---------- MATERIALS PROVIDED

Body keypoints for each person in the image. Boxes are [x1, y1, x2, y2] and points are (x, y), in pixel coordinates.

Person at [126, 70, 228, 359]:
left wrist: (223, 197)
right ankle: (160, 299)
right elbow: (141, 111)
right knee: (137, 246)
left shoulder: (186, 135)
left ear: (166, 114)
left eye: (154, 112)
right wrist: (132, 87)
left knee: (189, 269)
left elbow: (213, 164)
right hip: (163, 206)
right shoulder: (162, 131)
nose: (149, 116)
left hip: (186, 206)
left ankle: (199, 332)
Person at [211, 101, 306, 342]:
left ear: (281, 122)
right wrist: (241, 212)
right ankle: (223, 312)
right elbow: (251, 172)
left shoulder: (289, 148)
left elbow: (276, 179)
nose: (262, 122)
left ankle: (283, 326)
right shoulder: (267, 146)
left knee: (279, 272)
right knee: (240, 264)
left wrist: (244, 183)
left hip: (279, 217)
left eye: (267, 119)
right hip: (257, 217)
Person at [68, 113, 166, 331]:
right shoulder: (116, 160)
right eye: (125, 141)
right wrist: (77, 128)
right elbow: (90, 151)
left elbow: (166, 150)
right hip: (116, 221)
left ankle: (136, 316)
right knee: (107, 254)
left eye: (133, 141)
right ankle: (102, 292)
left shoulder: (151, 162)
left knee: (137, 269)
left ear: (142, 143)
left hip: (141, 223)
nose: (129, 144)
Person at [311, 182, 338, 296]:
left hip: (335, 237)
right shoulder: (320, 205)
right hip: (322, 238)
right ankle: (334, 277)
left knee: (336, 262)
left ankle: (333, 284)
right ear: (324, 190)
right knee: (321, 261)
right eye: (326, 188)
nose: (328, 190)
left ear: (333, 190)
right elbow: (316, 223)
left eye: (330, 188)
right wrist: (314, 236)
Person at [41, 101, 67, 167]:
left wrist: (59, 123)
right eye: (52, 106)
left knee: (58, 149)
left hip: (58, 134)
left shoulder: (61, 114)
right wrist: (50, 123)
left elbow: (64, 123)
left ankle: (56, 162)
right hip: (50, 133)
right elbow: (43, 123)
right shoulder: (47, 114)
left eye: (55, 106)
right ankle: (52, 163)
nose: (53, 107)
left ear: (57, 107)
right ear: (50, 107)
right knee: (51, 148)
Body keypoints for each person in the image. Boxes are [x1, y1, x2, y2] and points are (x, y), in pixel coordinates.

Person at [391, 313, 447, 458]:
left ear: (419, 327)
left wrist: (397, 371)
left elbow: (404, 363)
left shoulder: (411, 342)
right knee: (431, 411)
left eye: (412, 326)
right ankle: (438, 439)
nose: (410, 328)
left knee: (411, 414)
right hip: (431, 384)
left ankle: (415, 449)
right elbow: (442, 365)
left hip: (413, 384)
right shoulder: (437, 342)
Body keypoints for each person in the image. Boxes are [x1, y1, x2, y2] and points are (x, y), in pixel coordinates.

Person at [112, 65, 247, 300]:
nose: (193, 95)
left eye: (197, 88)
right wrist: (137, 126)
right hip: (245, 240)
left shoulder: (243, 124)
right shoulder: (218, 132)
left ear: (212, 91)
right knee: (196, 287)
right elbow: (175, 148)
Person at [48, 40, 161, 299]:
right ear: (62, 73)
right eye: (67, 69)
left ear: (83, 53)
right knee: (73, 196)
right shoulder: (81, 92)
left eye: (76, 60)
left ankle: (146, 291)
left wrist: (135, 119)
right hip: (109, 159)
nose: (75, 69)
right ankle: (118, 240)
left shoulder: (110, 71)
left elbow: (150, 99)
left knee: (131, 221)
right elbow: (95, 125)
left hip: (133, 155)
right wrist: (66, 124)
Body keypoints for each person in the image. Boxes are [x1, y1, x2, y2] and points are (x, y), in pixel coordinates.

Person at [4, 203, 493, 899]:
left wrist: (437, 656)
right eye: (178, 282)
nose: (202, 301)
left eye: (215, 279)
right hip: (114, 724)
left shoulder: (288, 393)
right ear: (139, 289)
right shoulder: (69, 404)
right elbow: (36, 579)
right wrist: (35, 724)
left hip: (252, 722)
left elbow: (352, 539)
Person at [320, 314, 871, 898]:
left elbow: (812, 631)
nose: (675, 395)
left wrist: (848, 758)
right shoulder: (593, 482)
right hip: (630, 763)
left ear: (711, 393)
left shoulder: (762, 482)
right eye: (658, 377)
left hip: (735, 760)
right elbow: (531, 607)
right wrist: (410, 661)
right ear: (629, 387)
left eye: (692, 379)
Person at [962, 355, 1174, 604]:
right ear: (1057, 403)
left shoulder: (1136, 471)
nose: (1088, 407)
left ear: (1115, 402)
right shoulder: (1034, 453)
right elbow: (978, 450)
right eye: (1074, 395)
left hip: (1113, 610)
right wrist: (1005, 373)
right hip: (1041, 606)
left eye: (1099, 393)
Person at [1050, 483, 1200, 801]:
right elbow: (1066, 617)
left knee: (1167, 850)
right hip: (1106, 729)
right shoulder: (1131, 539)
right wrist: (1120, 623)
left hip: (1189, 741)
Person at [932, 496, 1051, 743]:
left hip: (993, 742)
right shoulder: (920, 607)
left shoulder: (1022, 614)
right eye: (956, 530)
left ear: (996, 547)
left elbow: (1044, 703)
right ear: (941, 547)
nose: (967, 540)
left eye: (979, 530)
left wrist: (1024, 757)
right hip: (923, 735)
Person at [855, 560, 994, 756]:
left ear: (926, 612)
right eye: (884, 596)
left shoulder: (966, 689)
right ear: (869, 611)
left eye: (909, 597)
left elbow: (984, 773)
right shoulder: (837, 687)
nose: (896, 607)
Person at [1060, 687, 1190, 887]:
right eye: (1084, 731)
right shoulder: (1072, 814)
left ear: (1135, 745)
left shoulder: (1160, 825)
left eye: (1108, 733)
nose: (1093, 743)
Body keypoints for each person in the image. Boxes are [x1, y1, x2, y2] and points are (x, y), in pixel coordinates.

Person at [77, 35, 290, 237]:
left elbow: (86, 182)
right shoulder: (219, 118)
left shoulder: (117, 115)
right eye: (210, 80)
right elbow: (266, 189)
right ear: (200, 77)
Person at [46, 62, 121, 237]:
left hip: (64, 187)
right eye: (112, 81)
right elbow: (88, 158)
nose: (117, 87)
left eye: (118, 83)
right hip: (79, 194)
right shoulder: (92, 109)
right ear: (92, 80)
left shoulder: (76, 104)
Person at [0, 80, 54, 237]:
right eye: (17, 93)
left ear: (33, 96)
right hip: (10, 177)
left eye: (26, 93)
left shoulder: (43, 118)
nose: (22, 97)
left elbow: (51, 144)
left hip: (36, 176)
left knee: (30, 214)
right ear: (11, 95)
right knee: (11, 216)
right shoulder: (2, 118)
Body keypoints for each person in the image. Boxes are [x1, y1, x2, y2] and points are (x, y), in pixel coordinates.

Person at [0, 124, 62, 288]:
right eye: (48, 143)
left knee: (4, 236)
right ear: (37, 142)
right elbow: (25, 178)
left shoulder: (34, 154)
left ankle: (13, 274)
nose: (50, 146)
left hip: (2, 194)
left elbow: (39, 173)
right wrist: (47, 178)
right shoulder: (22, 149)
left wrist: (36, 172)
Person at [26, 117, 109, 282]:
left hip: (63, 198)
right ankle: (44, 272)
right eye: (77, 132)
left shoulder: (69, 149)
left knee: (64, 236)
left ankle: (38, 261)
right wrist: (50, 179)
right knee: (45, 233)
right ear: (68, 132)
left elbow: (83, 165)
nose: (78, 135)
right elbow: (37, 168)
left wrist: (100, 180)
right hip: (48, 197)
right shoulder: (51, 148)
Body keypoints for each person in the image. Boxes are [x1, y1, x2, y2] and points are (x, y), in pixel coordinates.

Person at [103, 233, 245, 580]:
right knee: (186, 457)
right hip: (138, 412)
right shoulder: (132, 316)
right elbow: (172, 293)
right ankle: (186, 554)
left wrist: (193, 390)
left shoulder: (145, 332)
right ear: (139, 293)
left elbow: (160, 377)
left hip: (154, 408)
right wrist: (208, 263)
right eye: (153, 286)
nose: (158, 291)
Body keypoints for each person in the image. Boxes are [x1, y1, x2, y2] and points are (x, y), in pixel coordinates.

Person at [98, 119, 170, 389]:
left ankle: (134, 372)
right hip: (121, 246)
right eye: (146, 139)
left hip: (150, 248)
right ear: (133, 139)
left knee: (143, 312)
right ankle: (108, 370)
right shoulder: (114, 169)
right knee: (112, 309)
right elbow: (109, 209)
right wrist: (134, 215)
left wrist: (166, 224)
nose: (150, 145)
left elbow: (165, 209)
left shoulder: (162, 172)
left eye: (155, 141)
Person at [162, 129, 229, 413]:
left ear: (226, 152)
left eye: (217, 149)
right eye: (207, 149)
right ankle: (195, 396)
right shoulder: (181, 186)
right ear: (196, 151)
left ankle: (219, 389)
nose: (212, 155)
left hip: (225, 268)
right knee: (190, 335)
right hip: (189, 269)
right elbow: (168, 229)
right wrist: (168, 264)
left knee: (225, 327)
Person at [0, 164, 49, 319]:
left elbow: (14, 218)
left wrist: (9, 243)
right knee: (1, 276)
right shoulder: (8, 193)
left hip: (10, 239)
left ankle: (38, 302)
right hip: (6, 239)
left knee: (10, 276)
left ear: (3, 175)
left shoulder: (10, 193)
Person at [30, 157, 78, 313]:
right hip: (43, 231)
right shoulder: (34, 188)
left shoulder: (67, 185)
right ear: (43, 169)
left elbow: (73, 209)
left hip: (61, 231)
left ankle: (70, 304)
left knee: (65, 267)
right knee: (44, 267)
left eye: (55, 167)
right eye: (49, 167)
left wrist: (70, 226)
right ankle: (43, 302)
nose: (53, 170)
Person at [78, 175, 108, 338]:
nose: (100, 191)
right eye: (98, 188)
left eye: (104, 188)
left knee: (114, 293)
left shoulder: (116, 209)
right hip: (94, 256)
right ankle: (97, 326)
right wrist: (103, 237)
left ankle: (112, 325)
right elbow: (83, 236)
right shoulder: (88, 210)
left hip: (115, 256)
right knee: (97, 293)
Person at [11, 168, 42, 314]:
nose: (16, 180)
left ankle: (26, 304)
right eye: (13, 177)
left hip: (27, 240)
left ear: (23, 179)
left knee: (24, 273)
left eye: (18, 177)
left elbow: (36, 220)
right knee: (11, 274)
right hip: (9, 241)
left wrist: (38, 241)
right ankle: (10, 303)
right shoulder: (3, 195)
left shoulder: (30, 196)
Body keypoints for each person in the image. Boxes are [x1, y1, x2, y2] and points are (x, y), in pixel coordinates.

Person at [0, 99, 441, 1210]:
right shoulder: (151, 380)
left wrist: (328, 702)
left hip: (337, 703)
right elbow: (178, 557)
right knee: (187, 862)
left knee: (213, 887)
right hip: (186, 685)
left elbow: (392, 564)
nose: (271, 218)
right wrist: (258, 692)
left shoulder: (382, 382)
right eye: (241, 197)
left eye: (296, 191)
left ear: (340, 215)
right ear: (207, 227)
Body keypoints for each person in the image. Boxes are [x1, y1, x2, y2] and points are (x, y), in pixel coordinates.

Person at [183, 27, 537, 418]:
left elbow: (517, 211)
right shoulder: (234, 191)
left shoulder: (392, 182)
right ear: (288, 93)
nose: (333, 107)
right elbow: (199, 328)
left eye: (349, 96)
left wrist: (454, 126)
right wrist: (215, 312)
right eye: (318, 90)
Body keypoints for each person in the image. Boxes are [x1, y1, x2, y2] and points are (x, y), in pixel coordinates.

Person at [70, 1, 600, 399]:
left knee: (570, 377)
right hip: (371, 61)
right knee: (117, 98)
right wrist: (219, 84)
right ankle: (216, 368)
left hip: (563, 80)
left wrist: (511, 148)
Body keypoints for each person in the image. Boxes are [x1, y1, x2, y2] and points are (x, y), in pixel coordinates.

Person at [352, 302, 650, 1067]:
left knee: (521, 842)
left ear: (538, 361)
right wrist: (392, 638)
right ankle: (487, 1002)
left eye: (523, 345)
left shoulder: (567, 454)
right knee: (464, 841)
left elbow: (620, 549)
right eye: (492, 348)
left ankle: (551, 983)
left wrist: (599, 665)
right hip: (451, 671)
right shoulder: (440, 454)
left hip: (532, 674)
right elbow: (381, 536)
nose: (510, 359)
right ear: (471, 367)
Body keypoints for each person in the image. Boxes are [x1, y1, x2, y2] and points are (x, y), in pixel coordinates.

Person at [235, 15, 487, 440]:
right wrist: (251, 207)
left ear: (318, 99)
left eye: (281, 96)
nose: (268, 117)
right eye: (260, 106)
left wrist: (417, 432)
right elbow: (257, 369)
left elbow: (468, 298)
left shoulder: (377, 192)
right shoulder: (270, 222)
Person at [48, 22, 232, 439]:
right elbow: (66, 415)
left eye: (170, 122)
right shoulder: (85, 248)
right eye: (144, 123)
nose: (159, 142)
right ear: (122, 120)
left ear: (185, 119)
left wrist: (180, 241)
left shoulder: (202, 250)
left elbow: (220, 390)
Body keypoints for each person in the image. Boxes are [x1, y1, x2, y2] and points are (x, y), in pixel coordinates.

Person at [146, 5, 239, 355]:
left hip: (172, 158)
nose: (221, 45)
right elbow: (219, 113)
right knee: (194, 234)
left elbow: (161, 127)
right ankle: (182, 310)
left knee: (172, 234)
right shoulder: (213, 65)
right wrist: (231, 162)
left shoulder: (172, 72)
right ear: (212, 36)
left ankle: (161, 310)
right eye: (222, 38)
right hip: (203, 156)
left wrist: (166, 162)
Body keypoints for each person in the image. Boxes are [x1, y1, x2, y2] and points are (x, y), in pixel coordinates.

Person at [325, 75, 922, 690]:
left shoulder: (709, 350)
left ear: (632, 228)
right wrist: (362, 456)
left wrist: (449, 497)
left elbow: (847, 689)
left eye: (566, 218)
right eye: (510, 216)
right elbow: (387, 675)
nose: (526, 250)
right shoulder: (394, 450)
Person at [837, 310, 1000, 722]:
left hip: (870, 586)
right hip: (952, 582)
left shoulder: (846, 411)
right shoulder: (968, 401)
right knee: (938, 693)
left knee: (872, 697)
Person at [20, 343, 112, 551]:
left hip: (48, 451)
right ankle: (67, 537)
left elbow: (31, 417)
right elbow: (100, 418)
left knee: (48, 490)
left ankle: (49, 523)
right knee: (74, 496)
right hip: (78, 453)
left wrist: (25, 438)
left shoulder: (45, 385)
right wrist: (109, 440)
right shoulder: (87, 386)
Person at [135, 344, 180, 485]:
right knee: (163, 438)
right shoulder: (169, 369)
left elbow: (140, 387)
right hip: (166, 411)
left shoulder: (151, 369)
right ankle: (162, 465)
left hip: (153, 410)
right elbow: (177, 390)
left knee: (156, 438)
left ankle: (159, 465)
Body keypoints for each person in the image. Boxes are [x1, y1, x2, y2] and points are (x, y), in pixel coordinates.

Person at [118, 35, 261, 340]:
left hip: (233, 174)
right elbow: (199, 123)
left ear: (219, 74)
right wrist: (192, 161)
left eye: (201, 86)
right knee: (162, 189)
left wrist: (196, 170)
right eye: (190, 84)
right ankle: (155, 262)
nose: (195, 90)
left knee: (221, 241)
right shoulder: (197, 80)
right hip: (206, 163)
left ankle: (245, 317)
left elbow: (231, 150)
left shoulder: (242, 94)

--------------------

◆ ACTIVITY
Once the line with "left knee: (336, 262)" is found in the records above, print exactly that line and every line after it through the line with "right knee: (51, 148)".

◆ OUTPUT BELOW
left knee: (336, 262)
left ankle: (333, 284)
right ear: (324, 190)
right knee: (321, 261)
right eye: (326, 188)
nose: (328, 190)
left ear: (333, 190)
right elbow: (316, 223)
left eye: (330, 188)
right wrist: (314, 236)
Person at [41, 101, 67, 167]:
left wrist: (59, 123)
right eye: (52, 106)
left knee: (58, 149)
left hip: (58, 134)
left shoulder: (61, 114)
right wrist: (50, 123)
left elbow: (64, 123)
left ankle: (56, 162)
right hip: (50, 133)
right elbow: (43, 123)
right shoulder: (47, 114)
left eye: (55, 106)
right ankle: (52, 163)
nose: (53, 107)
left ear: (57, 107)
right ear: (50, 107)
right knee: (51, 148)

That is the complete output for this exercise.